*** Opening RECORDS PROVIDED ***

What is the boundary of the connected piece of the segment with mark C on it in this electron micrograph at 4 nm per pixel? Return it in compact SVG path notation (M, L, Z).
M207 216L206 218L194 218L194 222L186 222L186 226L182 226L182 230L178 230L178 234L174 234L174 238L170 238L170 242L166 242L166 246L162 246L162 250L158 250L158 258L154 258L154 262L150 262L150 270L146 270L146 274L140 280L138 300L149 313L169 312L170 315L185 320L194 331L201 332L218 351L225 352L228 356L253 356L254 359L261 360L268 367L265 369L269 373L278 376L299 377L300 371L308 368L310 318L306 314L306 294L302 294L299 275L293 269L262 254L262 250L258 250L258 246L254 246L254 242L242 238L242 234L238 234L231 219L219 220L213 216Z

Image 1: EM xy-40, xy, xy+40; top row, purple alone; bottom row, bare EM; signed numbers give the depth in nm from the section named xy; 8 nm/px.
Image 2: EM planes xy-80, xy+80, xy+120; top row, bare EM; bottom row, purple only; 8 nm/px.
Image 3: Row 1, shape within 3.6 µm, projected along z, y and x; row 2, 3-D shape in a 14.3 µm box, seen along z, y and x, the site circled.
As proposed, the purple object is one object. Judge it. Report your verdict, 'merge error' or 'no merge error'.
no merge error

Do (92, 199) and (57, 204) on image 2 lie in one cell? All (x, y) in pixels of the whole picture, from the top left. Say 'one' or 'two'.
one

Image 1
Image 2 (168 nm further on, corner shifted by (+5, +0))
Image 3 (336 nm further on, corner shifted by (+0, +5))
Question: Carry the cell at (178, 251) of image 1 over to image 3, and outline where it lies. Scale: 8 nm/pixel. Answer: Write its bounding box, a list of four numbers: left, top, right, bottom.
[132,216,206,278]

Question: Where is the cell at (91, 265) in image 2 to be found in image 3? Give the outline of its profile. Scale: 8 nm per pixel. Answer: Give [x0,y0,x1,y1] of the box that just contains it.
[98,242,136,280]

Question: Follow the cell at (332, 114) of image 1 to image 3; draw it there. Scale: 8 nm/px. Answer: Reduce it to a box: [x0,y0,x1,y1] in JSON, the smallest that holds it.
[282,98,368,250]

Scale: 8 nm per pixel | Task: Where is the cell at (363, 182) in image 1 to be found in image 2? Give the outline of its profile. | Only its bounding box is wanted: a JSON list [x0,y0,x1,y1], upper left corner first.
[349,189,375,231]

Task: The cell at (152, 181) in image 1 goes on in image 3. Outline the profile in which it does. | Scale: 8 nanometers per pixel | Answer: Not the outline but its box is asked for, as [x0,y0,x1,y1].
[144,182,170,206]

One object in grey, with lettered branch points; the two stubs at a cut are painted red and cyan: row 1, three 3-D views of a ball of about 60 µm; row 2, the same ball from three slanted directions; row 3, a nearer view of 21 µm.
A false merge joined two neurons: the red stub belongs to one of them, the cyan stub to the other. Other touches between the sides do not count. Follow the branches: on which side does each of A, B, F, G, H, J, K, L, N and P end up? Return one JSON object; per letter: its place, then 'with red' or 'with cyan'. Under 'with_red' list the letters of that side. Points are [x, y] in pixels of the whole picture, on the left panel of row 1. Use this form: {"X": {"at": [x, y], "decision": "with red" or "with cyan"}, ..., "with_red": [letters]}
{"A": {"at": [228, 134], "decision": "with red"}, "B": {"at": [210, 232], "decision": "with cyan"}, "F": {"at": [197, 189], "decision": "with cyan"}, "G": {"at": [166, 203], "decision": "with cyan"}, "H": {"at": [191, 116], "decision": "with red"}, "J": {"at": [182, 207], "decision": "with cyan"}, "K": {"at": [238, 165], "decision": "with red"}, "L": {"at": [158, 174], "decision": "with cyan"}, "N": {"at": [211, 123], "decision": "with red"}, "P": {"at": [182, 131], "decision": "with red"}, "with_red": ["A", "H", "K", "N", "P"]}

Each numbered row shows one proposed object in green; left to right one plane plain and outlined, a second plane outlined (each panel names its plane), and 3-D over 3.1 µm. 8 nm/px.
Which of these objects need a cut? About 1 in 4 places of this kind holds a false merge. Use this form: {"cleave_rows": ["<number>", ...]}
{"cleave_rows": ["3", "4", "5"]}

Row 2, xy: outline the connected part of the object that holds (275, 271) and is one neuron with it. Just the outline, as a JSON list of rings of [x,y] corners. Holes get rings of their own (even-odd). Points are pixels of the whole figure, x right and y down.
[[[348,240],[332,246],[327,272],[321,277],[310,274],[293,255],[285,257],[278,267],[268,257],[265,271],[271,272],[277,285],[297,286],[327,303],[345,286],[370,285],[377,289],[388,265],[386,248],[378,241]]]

*** Closing RECORDS PROVIDED ***

§ ACTION ITEM
All records must be transcribed exactly, with none left out.

§ RESULT OF THIS TASK
What is the boundary of the connected piece of the segment with mark C on it in this electron micrograph at 4 nm per pixel? Return it in compact SVG path notation (M, L, Z).
M207 216L206 218L194 218L194 222L186 222L186 226L182 226L182 230L178 230L178 234L174 234L174 238L170 238L170 242L166 242L166 246L162 246L162 250L158 250L158 258L154 258L154 262L150 262L150 270L146 270L146 274L140 280L138 300L149 313L169 312L170 315L185 320L194 331L201 332L218 351L225 352L228 356L253 356L254 359L261 360L268 367L265 369L269 373L278 376L299 377L300 371L308 368L310 318L306 314L306 294L302 294L299 275L293 269L262 254L262 250L258 250L258 246L254 246L254 242L242 238L242 234L238 234L231 219L219 220L213 216Z

Image 1: EM xy-40, xy, xy+40; top row, purple alone; bottom row, bare EM; signed numbers give the depth in nm from the section named xy; 8 nm/px.
Image 2: EM planes xy-80, xy+80, xy+120; top row, bare EM; bottom row, purple only; 8 nm/px.
Image 3: Row 1, shape within 3.6 µm, projected along z, y and x; row 2, 3-D shape in a 14.3 µm box, seen along z, y and x, the site circled.
As proposed, the purple object is one object. Judge it. Report your verdict, 'merge error' or 'no merge error'.
no merge error

Do (92, 199) and (57, 204) on image 2 lie in one cell? All (x, y) in pixels of the whole picture, from the top left. Say 'one' or 'two'.
one

Image 1
Image 2 (168 nm further on, corner shifted by (+5, +0))
Image 3 (336 nm further on, corner shifted by (+0, +5))
Question: Carry the cell at (178, 251) of image 1 over to image 3, and outline where it lies. Scale: 8 nm/pixel. Answer: Write its bounding box, a list of four numbers: left, top, right, bottom.
[132,216,206,278]

Question: Where is the cell at (91, 265) in image 2 to be found in image 3? Give the outline of its profile. Scale: 8 nm per pixel. Answer: Give [x0,y0,x1,y1] of the box that just contains it.
[98,242,136,280]

Question: Follow the cell at (332, 114) of image 1 to image 3; draw it there. Scale: 8 nm/px. Answer: Reduce it to a box: [x0,y0,x1,y1] in JSON, the smallest that holds it.
[282,98,368,250]

Scale: 8 nm per pixel | Task: Where is the cell at (363, 182) in image 1 to be found in image 2? Give the outline of its profile. | Only its bounding box is wanted: a JSON list [x0,y0,x1,y1], upper left corner first.
[349,189,375,231]

Task: The cell at (152, 181) in image 1 goes on in image 3. Outline the profile in which it does. | Scale: 8 nanometers per pixel | Answer: Not the outline but its box is asked for, as [x0,y0,x1,y1].
[144,182,170,206]

One object in grey, with lettered branch points; the two stubs at a cut are painted red and cyan: row 1, three 3-D views of a ball of about 60 µm; row 2, the same ball from three slanted directions; row 3, a nearer view of 21 µm.
A false merge joined two neurons: the red stub belongs to one of them, the cyan stub to the other. Other touches between the sides do not count. Follow the branches: on which side does each of A, B, F, G, H, J, K, L, N and P end up? Return one JSON object; per letter: its place, then 'with red' or 'with cyan'. Under 'with_red' list the letters of that side. Points are [x, y] in pixels of the whole picture, on the left panel of row 1. Use this form: {"X": {"at": [x, y], "decision": "with red" or "with cyan"}, ..., "with_red": [letters]}
{"A": {"at": [228, 134], "decision": "with red"}, "B": {"at": [210, 232], "decision": "with cyan"}, "F": {"at": [197, 189], "decision": "with cyan"}, "G": {"at": [166, 203], "decision": "with cyan"}, "H": {"at": [191, 116], "decision": "with red"}, "J": {"at": [182, 207], "decision": "with cyan"}, "K": {"at": [238, 165], "decision": "with red"}, "L": {"at": [158, 174], "decision": "with cyan"}, "N": {"at": [211, 123], "decision": "with red"}, "P": {"at": [182, 131], "decision": "with red"}, "with_red": ["A", "H", "K", "N", "P"]}

Each numbered row shows one proposed object in green; left to right one plane plain and outlined, a second plane outlined (each panel names its plane), and 3-D over 3.1 µm. 8 nm/px.
Which of these objects need a cut? About 1 in 4 places of this kind holds a false merge. Use this form: {"cleave_rows": ["<number>", ...]}
{"cleave_rows": ["3", "4", "5"]}

Row 2, xy: outline the connected part of the object that holds (275, 271) and is one neuron with it. Just the outline, as a JSON list of rings of [x,y] corners. Holes get rings of their own (even-odd). Points are pixels of the whole figure, x right and y down.
[[[348,240],[332,246],[327,272],[321,277],[310,274],[293,255],[285,257],[278,267],[268,257],[265,271],[271,272],[277,285],[297,286],[327,303],[345,286],[370,285],[377,289],[388,265],[386,248],[378,241]]]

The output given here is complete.